◆ Directive
The response should hold each line from the entries below where "bottom" is found.

++++++++

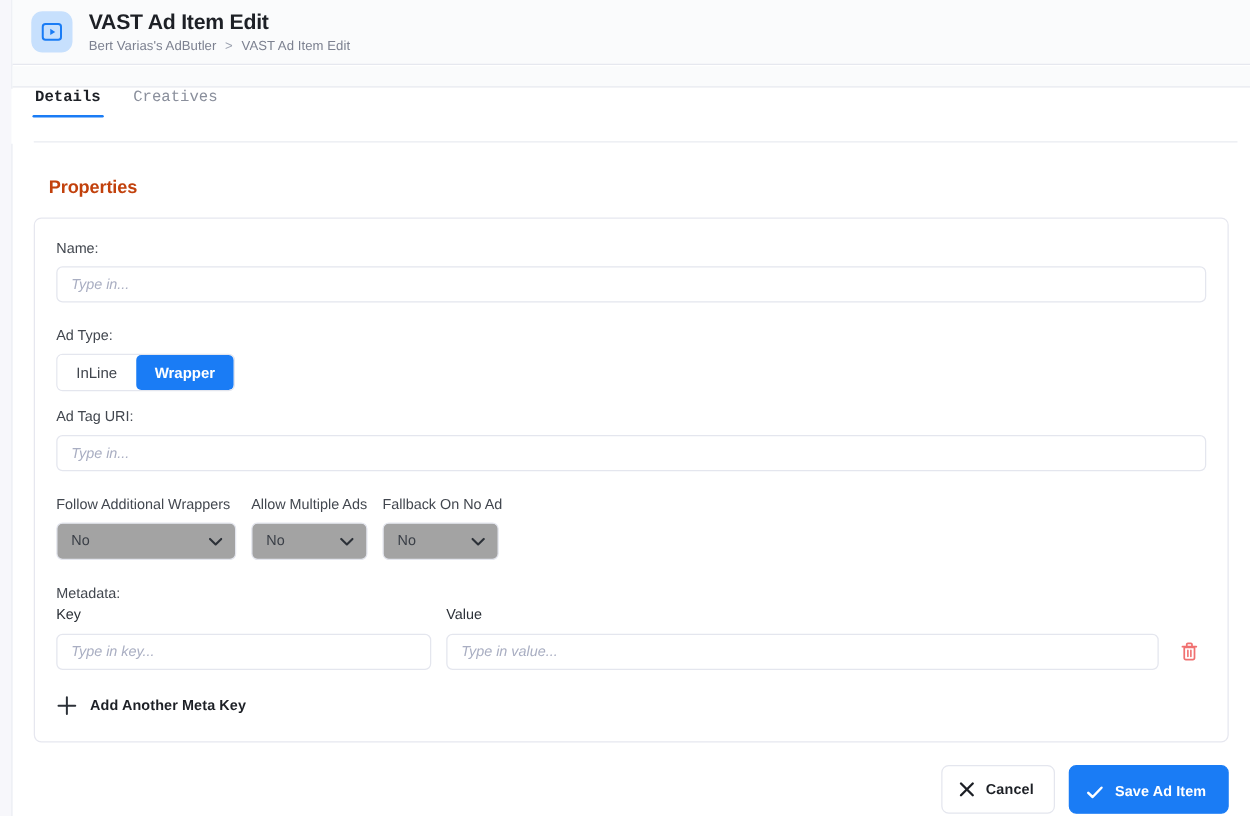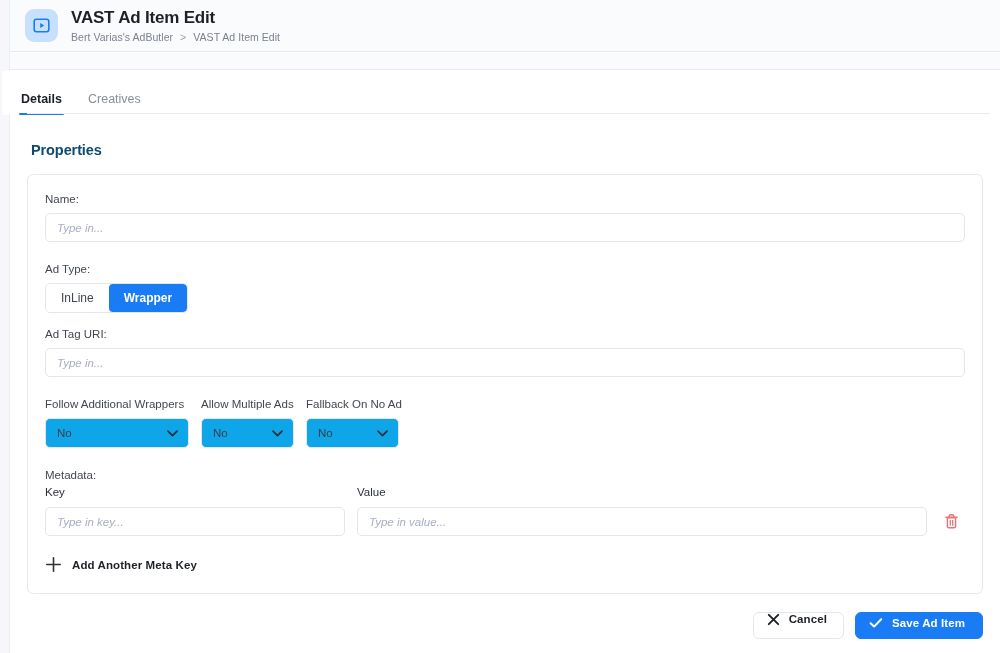--- a/index.html
+++ b/index.html
@@ -69,26 +69,27 @@
     position: absolute;
     left: 10px; top: 53px;
     width: 990px; height: 17px;
     background: #fafbfc;
     border-bottom: 1px solid #e8eaf0;
   }
 
   
   .tabbar {
     position: absolute;
-    left: 2px; top: 71px;
+    left: 9px; top: 71px;
     width: 990px; height: 44px;
     background: #ffffff;
     display: flex;
-    align-items: flex-end;
+    align-items: flex-start;
     padding-left: 17px;
+    font-family: Liberation Mono, monospace;
   }
   .tabbar-underline {
     position: absolute;
     left: 27px; top: 113px;
     width: 963px; height: 1px;
     background: #e9ebf1;
   }
   .tab {
     font-size: 12.5px;
     color: #8a8f9c;
@@ -114,22 +115,22 @@
   
   .content {
     position: absolute;
     left: 10px; top: 115px;
     width: 990px;
     padding: 0 17px;
   }
   .section-title {
     font-size: 14.5px;
     font-weight: bold;
-    color: #0c4a6e;
-    margin: 27px 0 0 4px;
+    color: #c2410c;
+    margin: 27px 0 0 12px;
     letter-spacing: -0.1px;
   }
 
   .card {
     margin-top: 16px;
     background: #ffffff;
     border: 1px solid #e6e7ef;
     border-radius: 6px;
     padding: 17px 17px 20px 17px;
   }
@@ -195,21 +196,21 @@
     font-size: 11.5px;
     color: #42474f;
     margin-bottom: 7px;
     line-height: 14px;
     white-space: nowrap;
   }
   .dd {
     height: 30px;
     border: 1px solid #e4e6ee;
     border-radius: 5px;
-    background: #0ea5e9;
+    background: #a3a3a3;
     display: flex;
     align-items: center;
     justify-content: space-between;
     padding: 0 10px 0 11px;
     font-size: 11.5px;
     color: #3a3f47;
     cursor: pointer;
   }
   .dd.w1 { width: 144px; }
   .dd.w2 { width: 93px; }
@@ -257,21 +258,22 @@
   
   .footer {
     display: flex;
     justify-content: flex-end;
     align-items: center;
     margin-top: 18px;
     padding-right: 0px;
   }
   .btn {
     display: flex;
-    height: 27px;
+    align-items: center;
+    height: 39px;
     border-radius: 6px;
     font-size: 11.5px;
     font-weight: bold;
     cursor: pointer;
     font-family: "Liberation Sans", sans-serif;
     letter-spacing: 0.1px;
   }
   .btn-cancel {
     background: #ffffff;
     border: 1px solid #e4e6ee;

++++++++

◆ Solution below
     border-bottom: 1px solid #e8eaf0;
     margin-bottom: 7px;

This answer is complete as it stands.